Berhala

Beruntung sekali saya nemu buku ini tanpa sengaja. Ternyata isinya bagus, cara berceritanya waduh, keren banget, saya terkagum-kagum sembari baca. 13 cerpen yang ditulis dalam kurun waktu tahun 1979 s/d 1986 ini hampir seluruhnya saya beri score 5/5.

Walaupun judulnya Berhala, tidak ada cerpen yang dengan judul tersebut di buku ini. Berhala merupakan benang merah dari keseluruhan cerpen yang isinya keterikatan pada hal-hal yang sifatnya duniawi.

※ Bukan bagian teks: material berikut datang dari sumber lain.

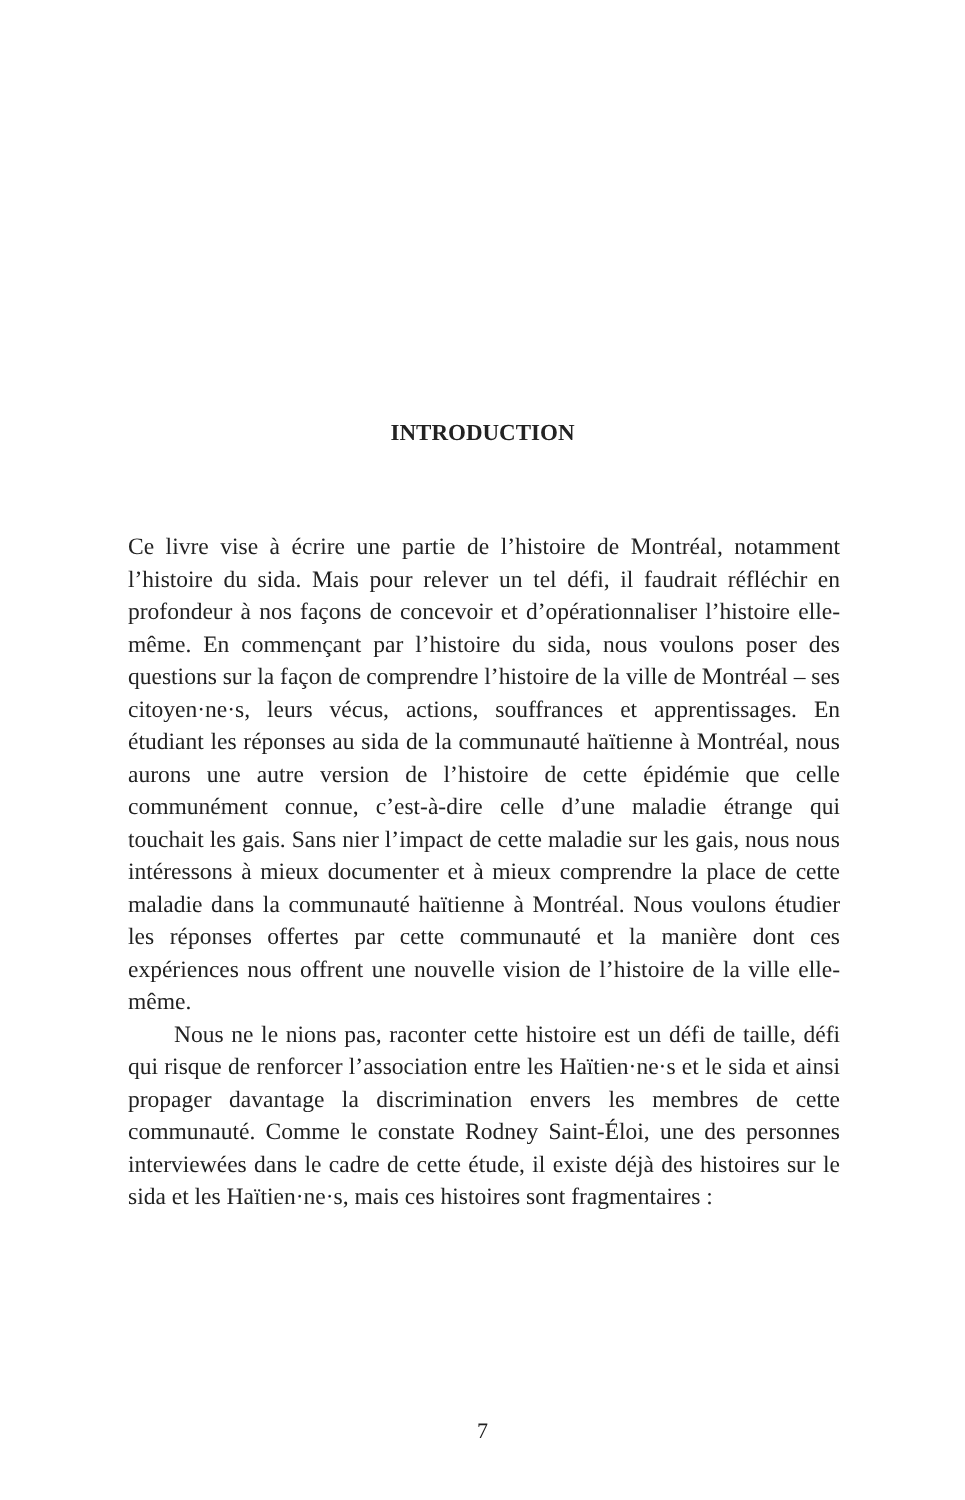INTRODUCTION
Ce livre vise à écrire une partie de l’histoire de Montréal, notamment l’histoire du sida. Mais pour relever un tel défi, il faudrait réfléchir en profondeur à nos façons de concevoir et d’opérationnaliser l’histoire elle-même. En commençant par l’histoire du sida, nous voulons poser des questions sur la façon de comprendre l’histoire de la ville de Montréal – ses citoyen·ne·s, leurs vécus, actions, souffrances et apprentissages. En étudiant les réponses au sida de la communauté haïtienne à Montréal, nous aurons une autre version de l’histoire de cette épidémie que celle communément connue, c’est-à-dire celle d’une maladie étrange qui touchait les gais. Sans nier l’impact de cette maladie sur les gais, nous nous intéressons à mieux documenter et à mieux comprendre la place de cette maladie dans la communauté haïtienne à Montréal. Nous voulons étudier les réponses offertes par cette communauté et la manière dont ces expériences nous offrent une nouvelle vision de l’histoire de la ville elle-même.
Nous ne le nions pas, raconter cette histoire est un défi de taille, défi qui risque de renforcer l’association entre les Haïtien·ne·s et le sida et ainsi propager davantage la discrimination envers les membres de cette communauté. Comme le constate Rodney Saint-Éloi, une des personnes interviewées dans le cadre de cette étude, il existe déjà des histoires sur le sida et les Haïtien·ne·s, mais ces histoires sont fragmentaires :
7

Berhala juga sudah diterjemahkan ke dalam bahasa Inggris, Belanda, Prancis, dan Jepang. Buku yang saya miliki merupakan cetakan pertama dari DIVA Press tahun 2017. Sampulnya dibuat oleh Amalina, sebuah ilustrasi sebuah tangan yang menyibak langit, cakep banget dengan warna biru tua dan merah. Di halaman pembuka terdapat pengantar dari Umar Kayam tentang novel-novel Darmanto.

! – 4/5
Zizit, adik perempuannya selalu membuat ia jengkel dengan sikap sok dermawannya. Tiap hari Zizit menggantungkan nasi bungkus di pagar dan menyediakan sejumlah uang untuk pengemis yang datang ke depan rumah.

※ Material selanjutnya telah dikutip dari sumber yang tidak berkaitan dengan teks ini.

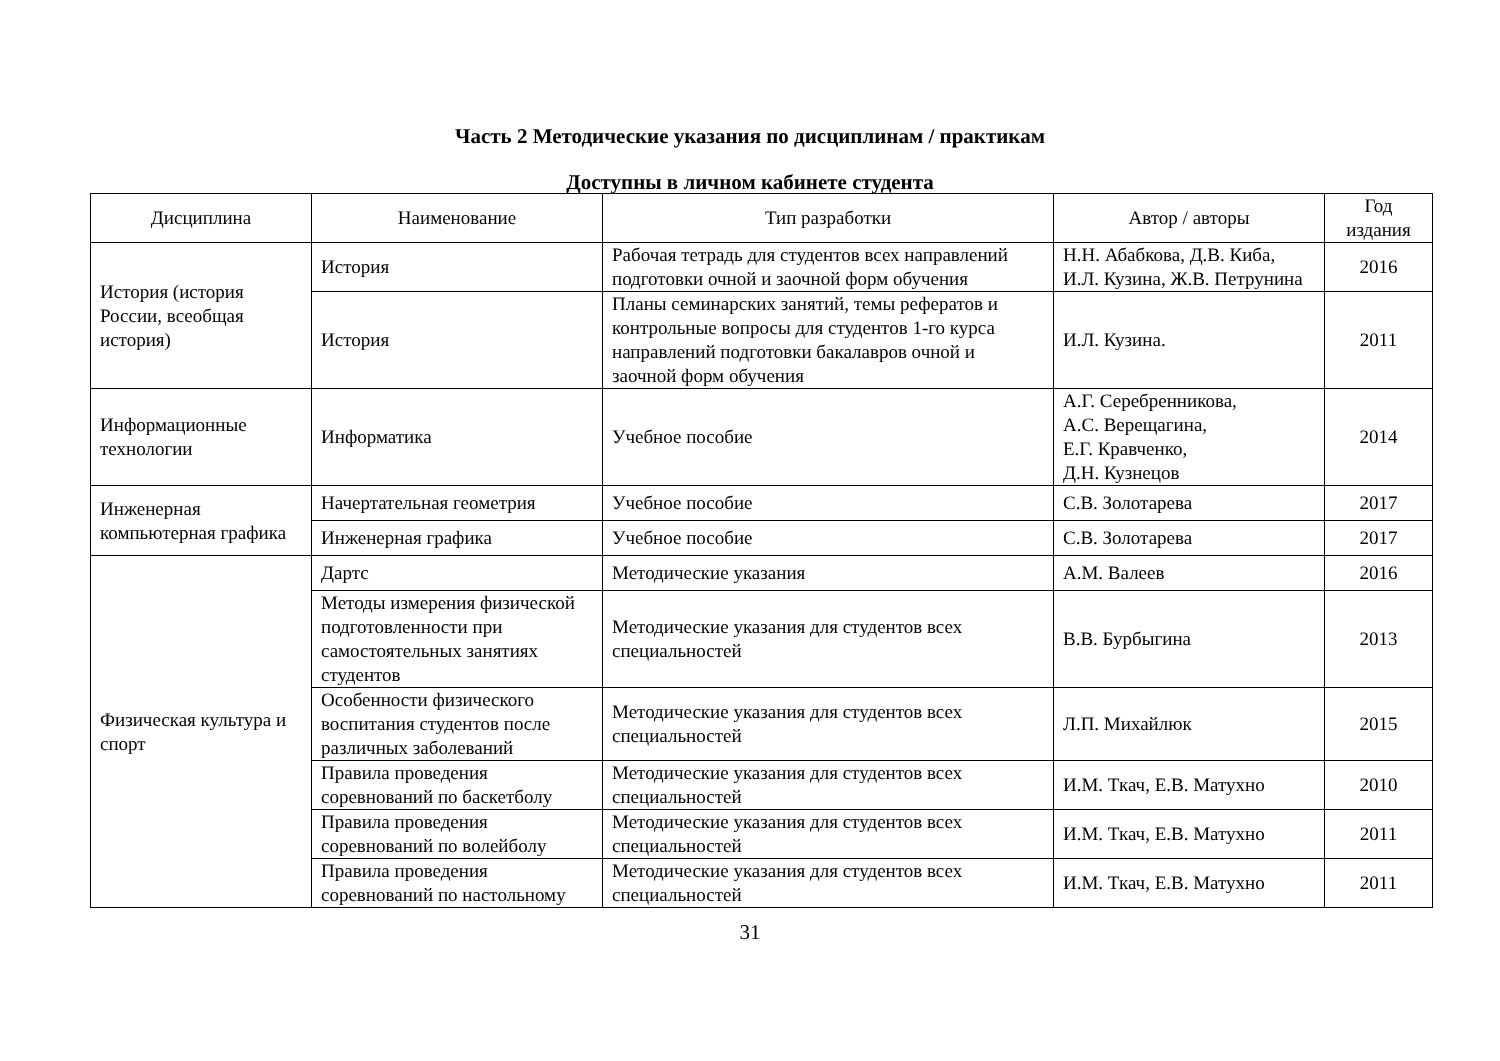Часть 2 Методические указания по дисциплинам / практикам
Доступны в личном кабинете студента
| Дисциплина | Наименование | Тип разработки | Автор / авторы | Год издания |
| --- | --- | --- | --- | --- |
| История (история России, всеобщая история) | История | Рабочая тетрадь для студентов всех направлений подготовки очной и заочной форм обучения | Н.Н. Абабкова, Д.В. Киба, И.Л. Кузина, Ж.В. Петрунина | 2016 |
| | История | Планы семинарских занятий, темы рефератов и контрольные вопросы для студентов 1-го курса направлений подготовки бакалавров очной и заочной форм обучения | И.Л. Кузина. | 2011 |
| Информационные технологии | Информатика | Учебное пособие | А.Г. Серебренникова, А.С. Верещагина, Е.Г. Кравченко, Д.Н. Кузнецов | 2014 |
| Инженерная компьютерная графика | Начертательная геометрия | Учебное пособие | С.В. Золотарева | 2017 |
| | Инженерная графика | Учебное пособие | С.В. Золотарева | 2017 |
| Физическая культура и спорт | Дартс | Методические указания | А.М. Валеев | 2016 |
| | Методы измерения физической подготовленности при самостоятельных занятиях студентов | Методические указания для студентов всех специальностей | В.В. Бурбыгина | 2013 |
| | Особенности физического воспитания студентов после различных заболеваний | Методические указания для студентов всех специальностей | Л.П. Михайлюк | 2015 |
| | Правила проведения соревнований по баскетболу | Методические указания для студентов всех специальностей | И.М. Ткач, Е.В. Матухно | 2010 |
| | Правила проведения соревнований по волейболу | Методические указания для студентов всех специальностей | И.М. Ткач, Е.В. Матухно | 2011 |
| | Правила проведения соревнований по настольному | Методические указания для студентов всех специальностей | И.М. Ткач, Е.В. Матухно | 2011 |
31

“Aku tidak mau mereka mengotori pemandanganku. Mengotori tempatku. Bikin risi aku. Aku seorang yang bersih sudah sepantasnya menghindari yang kotor-kotor. Adalah hakku untuk tidak sudi melihat mereka. Hakku, Zizit!”

Panggung – 5/5
Dari keseluruhan isi buku, cerpen ini yang paling saya suka. Plot twistnya banyak.

Bercerita tentang anak seorang pejabat tinggi Bappenas yang membenci kemunafikan bapaknya. Dengan tega, dia menembak ayahnya dengan pistol di depan para pejabat Bappenas dan pejabat IGGI.

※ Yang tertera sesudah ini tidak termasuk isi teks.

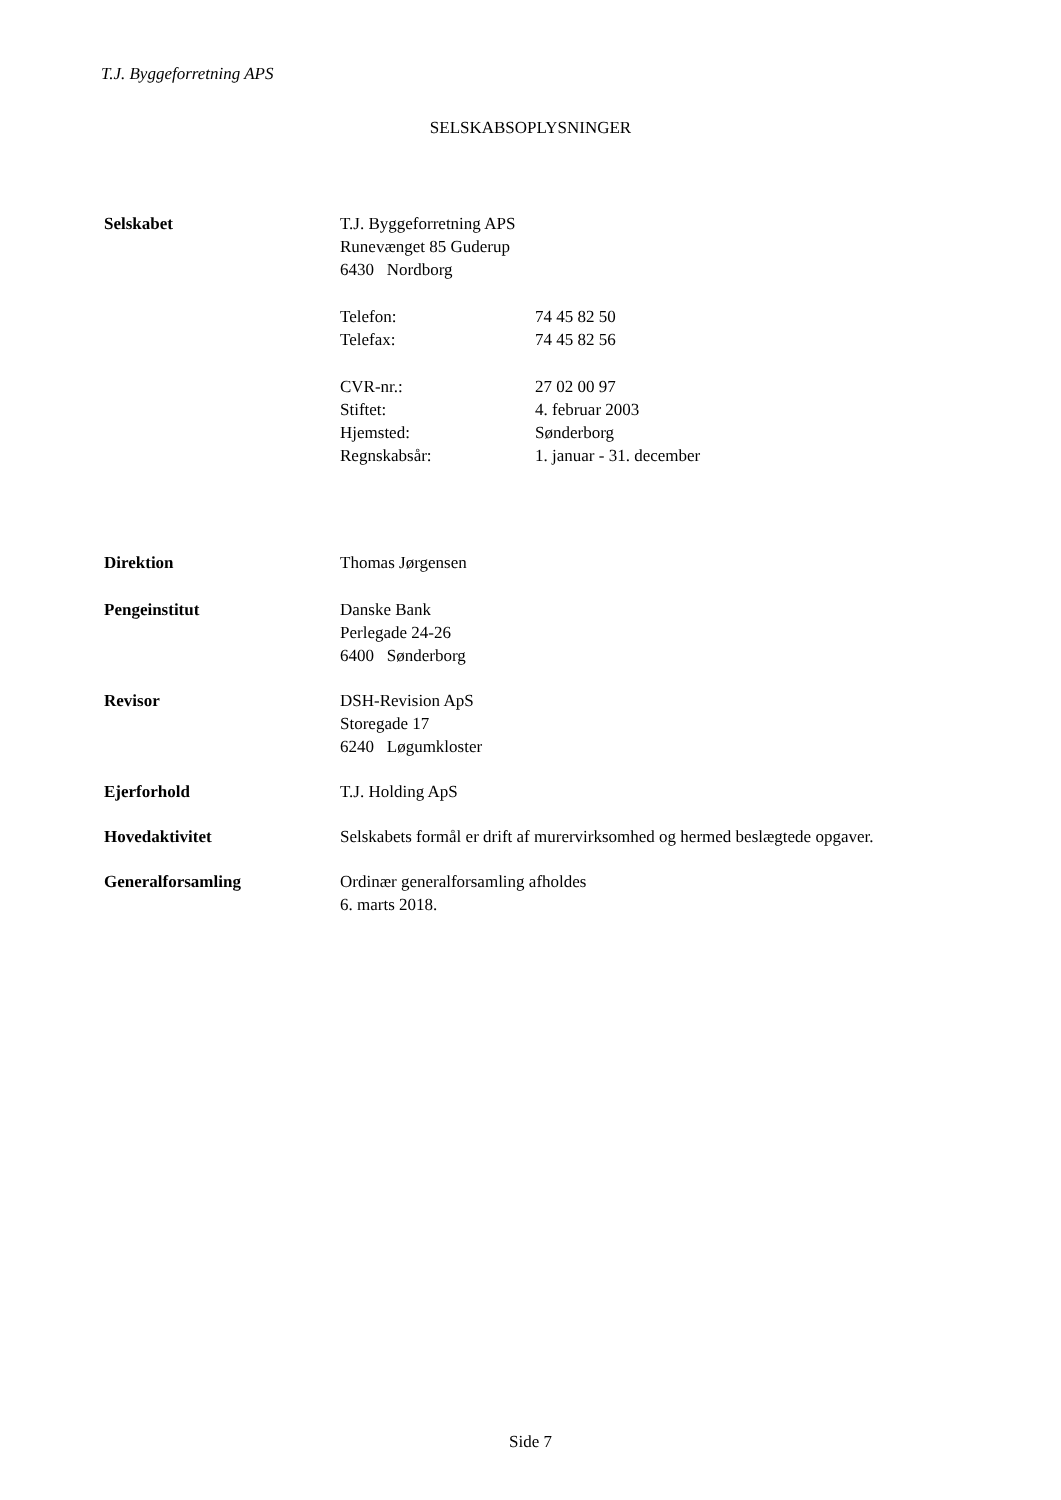T.J. Byggeforretning APS
SELSKABSOPLYSNINGER
Selskabet T.J. Byggeforretning APS
Runevænget 85 Guderup
6430 Nordborg
Telefon: 74 45 82 50
Telefax: 74 45 82 56
CVR-nr.: 27 02 00 97
Stiftet: 4. februar 2003
Hjemsted: Sønderborg
Regnskabsår: 1. januar - 31. december
Direktion Thomas Jørgensen
Pengeinstitut Danske Bank
Perlegade 24-26
6400 Sønderborg
Revisor DSH-Revision ApS
Storegade 17
6240 Løgumkloster
Ejerforhold T.J. Holding ApS
Hovedaktivitet Selskabets formål er drift af murervirksomhed og hermed beslægtede opgaver.
Generalforsamling Ordinær generalforsamling afholdes
6. marts 2018.
Side 7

“Kebencianmu terhadap ayahmu sudah kelewatan.”

Pelajaran Pertama Seorang Wartawan – 5/5
Bambang, merupakan wartawan yang masih baru, jam terbangnya masih pendek, namun dia mempunyai prinsip yang kuat. Dia selalu menolak amplop yang ditawarkan, bahkan dengan kepolosannya, dia tidak mampu membedakan uang saku dan amplop. Kenaifannya itu membuatnya berada dalam situasi yang pelik.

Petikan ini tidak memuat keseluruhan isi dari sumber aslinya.